EXERCISE: Turn the lines of the items, from the line containing "East Meets West, Buddhism" through the end of the items, into a numbered list with blank lines omitted. Leave out the pictures.
[DATASET EXTRACT — start]
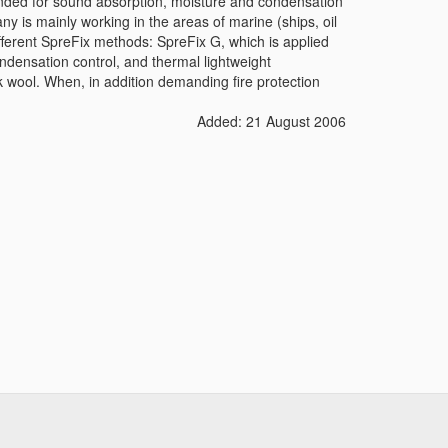
tended for sound absorption, moisture and condensation
ny is mainly working in the areas of marine (ships, oil
ifferent SpreFix methods: SpreFix G, which is applied
ndensation control, and thermal lightweight
ck wool. When, in addition demanding fire protection
Added: 21 August 2006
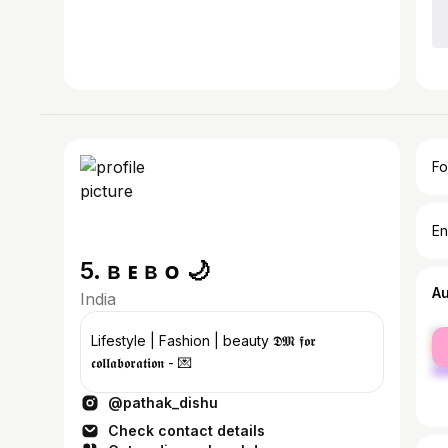
Fo
En
5. ʙ ᴇ ʙ ᴏ 🌙
A
India
fe
Lifestyle | Fashion | beauty 𝕯𝕸 𝖋𝖔𝖗
ma
𝖈𝖔𝖑𝖑𝖆𝖇𝖔𝖗𝖆𝖙𝖎𝖔𝖓 - 💌
@pathak_dishu
Check contact details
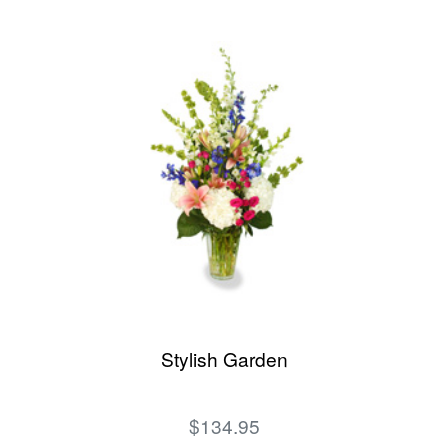
Stylish Garden
$134.95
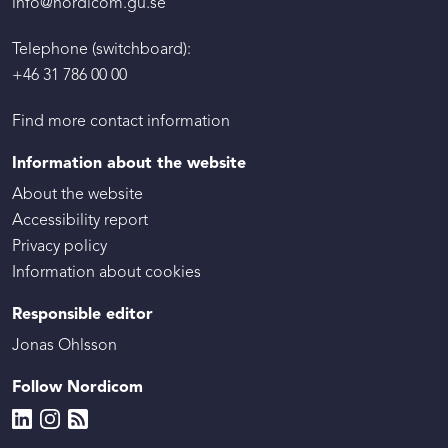
info@nordicom.gu.se
Telephone (switchboard):
+46 31 786 00 00
Find more contact information
Information about the website
About the website
Accessibility report
Privacy policy
Information about cookies
Responsible editor
Jonas Ohlsson
Follow Nordicom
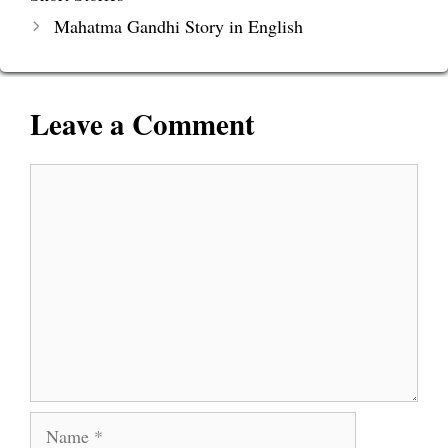
Mahatma Gandhi Story in English
Leave a Comment
Comment
Name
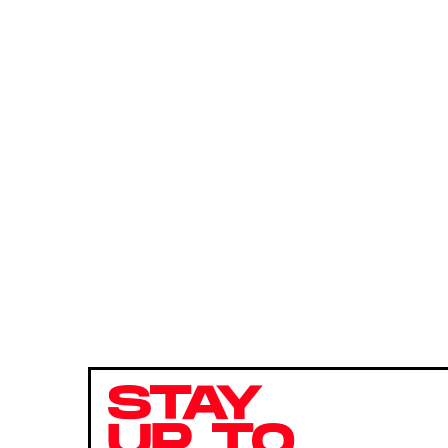
STAY
UP TO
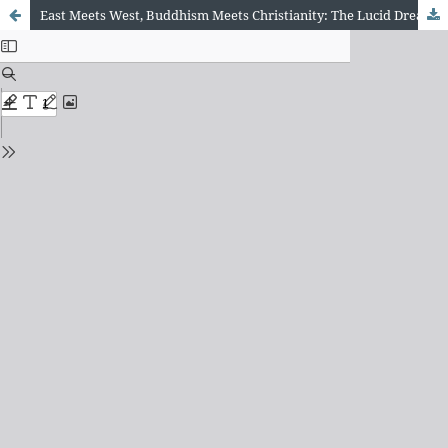
East Meets West, Buddhism Meets Christianity: The Lucid Dream as a Path for Union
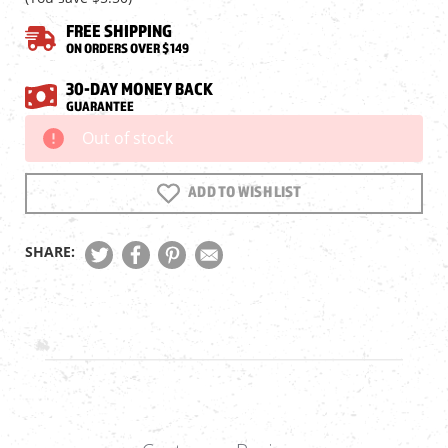
FREE SHIPPING
ON ORDERS OVER $149
30-DAY MONEY BACK
GUARANTEE
Out of stock
Current
Stock:
ADD TO WISH LIST
SHARE:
[DATASET EXTRACT — finish]
SOLUTION TO THIS EXERCISE:
1. East Meets West, Buddhism Meets Christianity: The Lucid Dream as a Path for Union
2. FREE SHIPPING
3. ON ORDERS OVER $149
4. 30-DAY MONEY BACK
5. GUARANTEE
6. Out of stock
7. Current
8. Stock:
9. ADD TO WISH LIST
10. SHARE:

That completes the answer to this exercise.